When DJ Tap.10 dropped his Champagne Soul mix in 2011, he was introducing a sub-genre that he and his Honor Roll brethren had diagnosed years earlier. The 80s R&B that fit the bill is characterized by the smooth synthed-out romance of acts like Surface, Mtume, Midnight Star and Loose Ends. Even if some of those names don’t ring a bell, chances are you’ve heard a lot of these tunes.
These joints hearken back to a romanticized era of big cars, nice suits, and two stepping in well-appointed lounges while bubbly pours and men pine for alluring women. Although this genre didn’t outlive the Reagan administration, traces of its influence still crop up over time. To offer a local example, Oakland R&B duo Christión invoked this sound and imagery with the song and video for their 1996 hit “Full of Smoke.”
Fast-forward almost twenty more years and the Bay Area’s young Honor Roll Crew has not only discovered and named the genre, they’ve graduated from purveyors to producers of Champagne Soul. The Trackademicks-helmed project inspired by this music is called The Champagne Room and has been in the works for quite some time.
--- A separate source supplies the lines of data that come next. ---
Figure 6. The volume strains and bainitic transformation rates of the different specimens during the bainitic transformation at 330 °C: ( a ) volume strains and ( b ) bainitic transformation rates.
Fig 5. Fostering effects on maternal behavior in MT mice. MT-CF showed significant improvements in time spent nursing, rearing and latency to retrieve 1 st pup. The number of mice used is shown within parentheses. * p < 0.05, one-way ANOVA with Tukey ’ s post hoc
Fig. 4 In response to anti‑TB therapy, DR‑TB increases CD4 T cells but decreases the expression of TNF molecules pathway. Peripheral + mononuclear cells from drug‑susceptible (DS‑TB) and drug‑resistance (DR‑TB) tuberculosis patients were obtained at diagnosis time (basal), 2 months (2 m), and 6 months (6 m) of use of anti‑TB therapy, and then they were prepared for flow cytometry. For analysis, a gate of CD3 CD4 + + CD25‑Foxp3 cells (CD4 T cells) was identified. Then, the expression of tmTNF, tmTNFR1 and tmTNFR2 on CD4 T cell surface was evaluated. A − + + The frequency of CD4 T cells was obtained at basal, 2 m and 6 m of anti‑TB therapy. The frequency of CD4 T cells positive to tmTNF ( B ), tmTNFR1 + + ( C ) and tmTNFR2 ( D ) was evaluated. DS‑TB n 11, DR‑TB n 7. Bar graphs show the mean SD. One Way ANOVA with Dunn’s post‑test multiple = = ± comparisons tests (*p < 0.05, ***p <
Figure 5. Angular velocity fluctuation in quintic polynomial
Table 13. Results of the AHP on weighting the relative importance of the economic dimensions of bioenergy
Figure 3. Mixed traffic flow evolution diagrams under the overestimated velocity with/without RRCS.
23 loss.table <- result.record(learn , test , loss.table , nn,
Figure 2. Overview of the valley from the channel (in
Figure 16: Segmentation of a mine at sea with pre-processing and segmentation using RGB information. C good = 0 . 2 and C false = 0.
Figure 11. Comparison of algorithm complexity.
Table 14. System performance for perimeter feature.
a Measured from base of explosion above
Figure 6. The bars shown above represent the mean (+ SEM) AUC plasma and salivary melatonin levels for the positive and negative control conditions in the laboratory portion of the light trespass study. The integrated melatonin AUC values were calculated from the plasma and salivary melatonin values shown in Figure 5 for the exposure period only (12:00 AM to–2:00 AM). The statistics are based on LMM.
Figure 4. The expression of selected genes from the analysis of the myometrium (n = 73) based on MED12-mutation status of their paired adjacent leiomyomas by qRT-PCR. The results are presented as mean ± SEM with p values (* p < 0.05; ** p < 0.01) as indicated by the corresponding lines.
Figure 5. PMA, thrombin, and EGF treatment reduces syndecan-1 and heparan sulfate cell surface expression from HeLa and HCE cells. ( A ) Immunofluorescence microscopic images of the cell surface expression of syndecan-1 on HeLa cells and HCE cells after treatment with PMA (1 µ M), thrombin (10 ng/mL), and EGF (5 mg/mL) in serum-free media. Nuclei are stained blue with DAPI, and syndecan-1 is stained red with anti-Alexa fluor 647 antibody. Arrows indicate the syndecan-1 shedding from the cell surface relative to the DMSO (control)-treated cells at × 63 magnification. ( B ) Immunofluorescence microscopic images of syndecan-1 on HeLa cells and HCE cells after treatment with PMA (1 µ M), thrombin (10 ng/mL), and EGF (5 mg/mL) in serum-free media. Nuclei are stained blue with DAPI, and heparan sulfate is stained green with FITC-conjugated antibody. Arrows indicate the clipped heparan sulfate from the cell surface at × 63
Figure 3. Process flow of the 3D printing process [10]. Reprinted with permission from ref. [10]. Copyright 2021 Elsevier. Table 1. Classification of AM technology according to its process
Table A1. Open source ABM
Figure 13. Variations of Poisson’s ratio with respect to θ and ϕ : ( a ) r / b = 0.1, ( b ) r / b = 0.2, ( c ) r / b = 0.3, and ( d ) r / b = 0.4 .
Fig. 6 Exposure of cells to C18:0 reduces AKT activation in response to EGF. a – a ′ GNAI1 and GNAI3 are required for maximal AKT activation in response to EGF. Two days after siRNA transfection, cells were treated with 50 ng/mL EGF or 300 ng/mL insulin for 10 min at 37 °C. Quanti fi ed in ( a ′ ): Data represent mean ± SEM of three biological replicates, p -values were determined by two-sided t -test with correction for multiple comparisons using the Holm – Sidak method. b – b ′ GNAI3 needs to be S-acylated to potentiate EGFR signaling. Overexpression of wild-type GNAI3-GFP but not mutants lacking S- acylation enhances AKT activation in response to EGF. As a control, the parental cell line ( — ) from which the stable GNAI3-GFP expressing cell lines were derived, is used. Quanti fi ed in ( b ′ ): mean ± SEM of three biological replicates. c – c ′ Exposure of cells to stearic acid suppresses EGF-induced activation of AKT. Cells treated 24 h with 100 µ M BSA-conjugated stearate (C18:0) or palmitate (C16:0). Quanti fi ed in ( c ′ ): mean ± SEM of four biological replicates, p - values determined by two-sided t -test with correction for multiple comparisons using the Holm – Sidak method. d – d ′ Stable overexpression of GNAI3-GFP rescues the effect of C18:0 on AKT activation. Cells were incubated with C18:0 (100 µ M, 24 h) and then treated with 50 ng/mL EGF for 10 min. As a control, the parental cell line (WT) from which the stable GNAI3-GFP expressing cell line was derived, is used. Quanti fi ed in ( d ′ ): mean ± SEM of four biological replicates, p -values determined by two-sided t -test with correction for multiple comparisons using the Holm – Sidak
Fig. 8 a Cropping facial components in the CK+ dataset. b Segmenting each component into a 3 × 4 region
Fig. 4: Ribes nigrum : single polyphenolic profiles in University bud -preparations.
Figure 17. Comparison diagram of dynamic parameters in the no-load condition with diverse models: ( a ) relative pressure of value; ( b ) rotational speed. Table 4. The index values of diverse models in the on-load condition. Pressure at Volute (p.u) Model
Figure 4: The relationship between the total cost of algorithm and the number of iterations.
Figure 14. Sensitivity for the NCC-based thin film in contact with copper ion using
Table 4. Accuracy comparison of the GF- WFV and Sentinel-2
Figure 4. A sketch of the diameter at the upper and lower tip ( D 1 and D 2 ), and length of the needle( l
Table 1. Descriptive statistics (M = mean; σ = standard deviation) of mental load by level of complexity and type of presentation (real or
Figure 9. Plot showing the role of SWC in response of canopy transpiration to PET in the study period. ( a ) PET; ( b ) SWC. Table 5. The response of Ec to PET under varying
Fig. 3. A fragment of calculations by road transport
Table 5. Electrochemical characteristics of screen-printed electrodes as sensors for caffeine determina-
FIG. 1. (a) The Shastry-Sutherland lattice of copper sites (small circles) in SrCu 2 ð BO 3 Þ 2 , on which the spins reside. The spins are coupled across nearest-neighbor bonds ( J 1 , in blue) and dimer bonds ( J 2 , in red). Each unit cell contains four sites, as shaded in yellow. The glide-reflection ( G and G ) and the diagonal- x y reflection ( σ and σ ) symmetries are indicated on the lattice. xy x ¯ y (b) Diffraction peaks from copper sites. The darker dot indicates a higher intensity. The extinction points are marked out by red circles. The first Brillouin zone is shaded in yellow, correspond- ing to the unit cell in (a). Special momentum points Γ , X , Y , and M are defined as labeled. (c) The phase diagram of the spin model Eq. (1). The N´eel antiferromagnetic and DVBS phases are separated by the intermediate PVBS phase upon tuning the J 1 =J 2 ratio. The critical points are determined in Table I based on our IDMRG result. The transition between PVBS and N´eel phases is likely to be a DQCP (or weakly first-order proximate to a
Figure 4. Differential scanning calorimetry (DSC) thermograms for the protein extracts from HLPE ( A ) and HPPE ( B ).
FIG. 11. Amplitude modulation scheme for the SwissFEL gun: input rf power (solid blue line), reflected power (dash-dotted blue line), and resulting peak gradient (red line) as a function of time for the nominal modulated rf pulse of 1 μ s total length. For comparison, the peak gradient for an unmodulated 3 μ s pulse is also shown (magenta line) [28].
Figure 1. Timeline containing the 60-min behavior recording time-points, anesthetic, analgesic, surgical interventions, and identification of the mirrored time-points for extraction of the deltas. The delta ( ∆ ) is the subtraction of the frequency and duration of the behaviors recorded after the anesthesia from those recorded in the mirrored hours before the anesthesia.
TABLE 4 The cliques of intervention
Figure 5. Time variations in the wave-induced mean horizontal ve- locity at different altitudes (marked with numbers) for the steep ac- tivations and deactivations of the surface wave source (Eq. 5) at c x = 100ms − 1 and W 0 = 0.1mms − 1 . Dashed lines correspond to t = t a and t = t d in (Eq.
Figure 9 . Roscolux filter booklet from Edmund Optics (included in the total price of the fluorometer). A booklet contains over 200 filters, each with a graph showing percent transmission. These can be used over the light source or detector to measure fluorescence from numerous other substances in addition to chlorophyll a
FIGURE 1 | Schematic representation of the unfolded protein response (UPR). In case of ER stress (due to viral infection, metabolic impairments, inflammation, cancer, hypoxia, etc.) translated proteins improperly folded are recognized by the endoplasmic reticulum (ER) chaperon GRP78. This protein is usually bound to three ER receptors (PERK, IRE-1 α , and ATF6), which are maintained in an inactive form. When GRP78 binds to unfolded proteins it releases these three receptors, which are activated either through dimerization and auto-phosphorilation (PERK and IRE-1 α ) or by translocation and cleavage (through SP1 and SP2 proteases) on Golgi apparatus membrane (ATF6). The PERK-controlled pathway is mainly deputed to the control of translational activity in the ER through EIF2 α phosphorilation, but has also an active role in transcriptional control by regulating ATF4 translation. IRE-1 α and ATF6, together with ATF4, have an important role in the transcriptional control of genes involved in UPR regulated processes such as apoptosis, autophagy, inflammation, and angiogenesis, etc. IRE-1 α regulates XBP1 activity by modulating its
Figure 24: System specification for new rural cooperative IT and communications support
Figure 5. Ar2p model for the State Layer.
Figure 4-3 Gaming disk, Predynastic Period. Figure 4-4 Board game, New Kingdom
Tapping long time collaborators Teedra Moses, Phonte, Joyo Velarde and the crew’s resident crooner 1-O.A.K., Tracks has created something that is at once futuristic and homage to the past.
The purely instrumental “El Dorado Nights” sounds like it could have been produced in 1983, while the majority of the project – including current favorite “What’s Wrong?” – incorporates Trackademicks’s more contemporary sensibilities. The goal wasn’t to make a purely throwback project but to propel these sonics into the 21st century and stay true to the crew’s roots at the same time. As Tap.10 recently told the SF Weekly, “It’s important to maintain your own sound and not follow trends.” It doesn’t hurt to set them either.